Fed expected to cut rates 1 more time, then pause
.
WASHINGTON — The Federal Reserve, which began the year aggressively contention a severe influence crunch and economic weakness, may push the pause button after delivering perhaps one more quarter-point cut in premium rates.
Fed Chairman Ben Bernanke and his colleagues began their second day of discussions on Wednesday. Financial markets widely expected that those talks would end with an afternoon announcement that the Fed desire divide a key premium rate by a quarter point.
That would be the seventh reduction in the federal funds rate since the central bank began battling against the regard squeeze and the growing possibility of a recession last September.
The Fed delivered two three-quarter-point moves and some half-point cut over an eight-week period from mid-January to mid-March that represented the central shoal’s most assailing censure cuts in a quarter-century.

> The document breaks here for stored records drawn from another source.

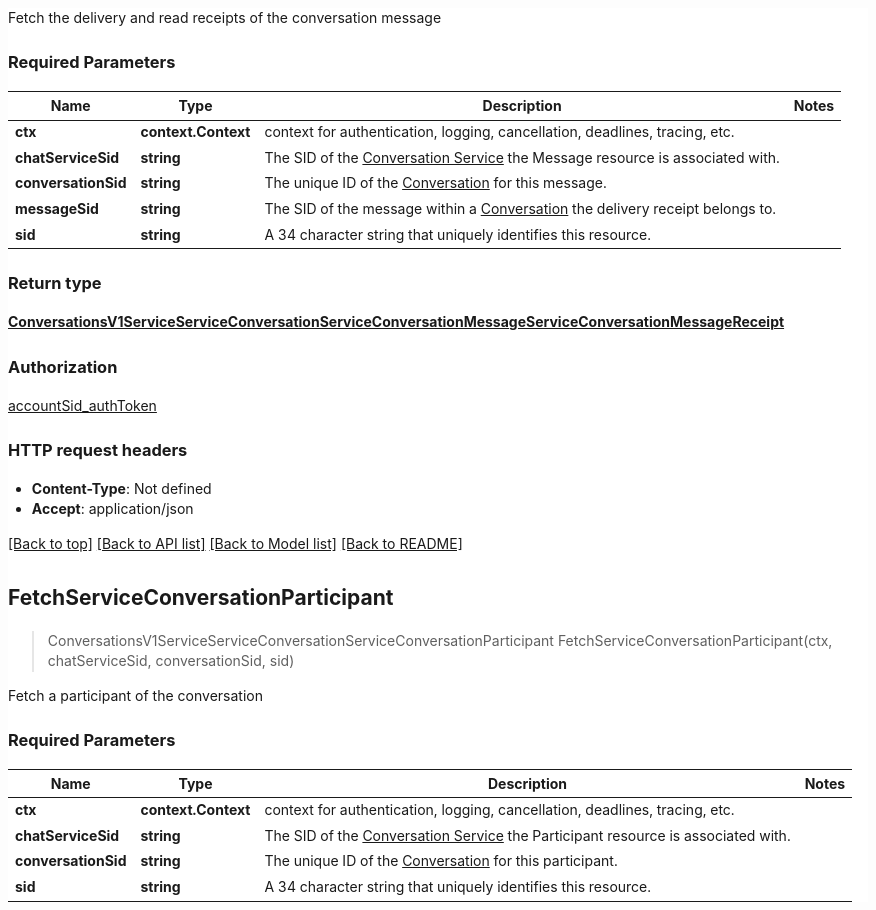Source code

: Fetch the delivery and read receipts of the conversation message

### Required Parameters


Name | Type | Description  | Notes
------------- | ------------- | ------------- | -------------
**ctx** | **context.Context** | context for authentication, logging, cancellation, deadlines, tracing, etc.
**chatServiceSid** | **string**| The SID of the [Conversation Service](https://www.twilio.com/docs/conversations/api/service-resource) the Message resource is associated with. | 
**conversationSid** | **string**| The unique ID of the [Conversation](https://www.twilio.com/docs/conversations/api/conversation-resource) for this message. | 
**messageSid** | **string**| The SID of the message within a [Conversation](https://www.twilio.com/docs/conversations/api/conversation-resource) the delivery receipt belongs to. | 
**sid** | **string**| A 34 character string that uniquely identifies this resource. | 

### Return type

[**ConversationsV1ServiceServiceConversationServiceConversationMessageServiceConversationMessageReceipt**](conversations.v1.service.service_conversation.service_conversation_message.service_conversation_message_receipt.md)

### Authorization

[accountSid_authToken](../README.md#accountSid_authToken)

### HTTP request headers

- **Content-Type**: Not defined
- **Accept**: application/json

[[Back to top]](#) [[Back to API list]](../README.md#documentation-for-api-endpoints)
[[Back to Model list]](../README.md#documentation-for-models)
[[Back to README]](../README.md)


## FetchServiceConversationParticipant

> ConversationsV1ServiceServiceConversationServiceConversationParticipant FetchServiceConversationParticipant(ctx, chatServiceSid, conversationSid, sid)



Fetch a participant of the conversation

### Required Parameters


Name | Type | Description  | Notes
------------- | ------------- | ------------- | -------------
**ctx** | **context.Context** | context for authentication, logging, cancellation, deadlines, tracing, etc.
**chatServiceSid** | **string**| The SID of the [Conversation Service](https://www.twilio.com/docs/conversations/api/service-resource) the Participant resource is associated with. | 
**conversationSid** | **string**| The unique ID of the [Conversation](https://www.twilio.com/docs/conversations/api/conversation-resource) for this participant. | 
**sid** | **string**| A 34 character string that uniquely identifies this resource. |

However, the central bank is expected to suit with a less aggressive quarter-point actuate at this concourse, in part because the financial turmoil seems to bring forth eased and because in that place are growing concerns about inflation.
While there is some design that the Fed might decide to forgo a fixed measure cut, most analysts give faith to that the greater likelihood is a quarter-point move.
“My best guess is that they want to buy a little more insurance against an economy that looks like it is in recession,” said Lyle Gramley, a former Fed board member with the Stanford Financial Group.
The overall economy eked wanting annual product at a rate of 0.6 percent in the in the first place three months of the year, the Commerce Department reported Wednesday, matching the anemic pace turned in during the final three months of last year. Analysts said they looked for the gross domestic product to drop into negative territory in the current April-June period.
A quarter-point cut would move the funds defame to 2 percent, more than 3 percentage points below the 5.25 percent funds rate in reality before Sept. 18, when the Fed started satirical rates.
A quarter-point move would trigger a similar reduction in banks’ prime lending rate, the benchmark for millions of consumer and business loans, which now stands at 5.25 percent.
The Fed’s rate-setting Federal Open Market Committee, composed of Fed provision members in Washington and regional Fed bank presidents, is separation into two camps. One group is concerned that the severe credit crisis and prolonged housing slump could be pushing the geographical division into a deep recession while a smaller faction is worried that the Fed could be running the risk of letting inflation get by heart disclosed of control even for the reason that the system slows.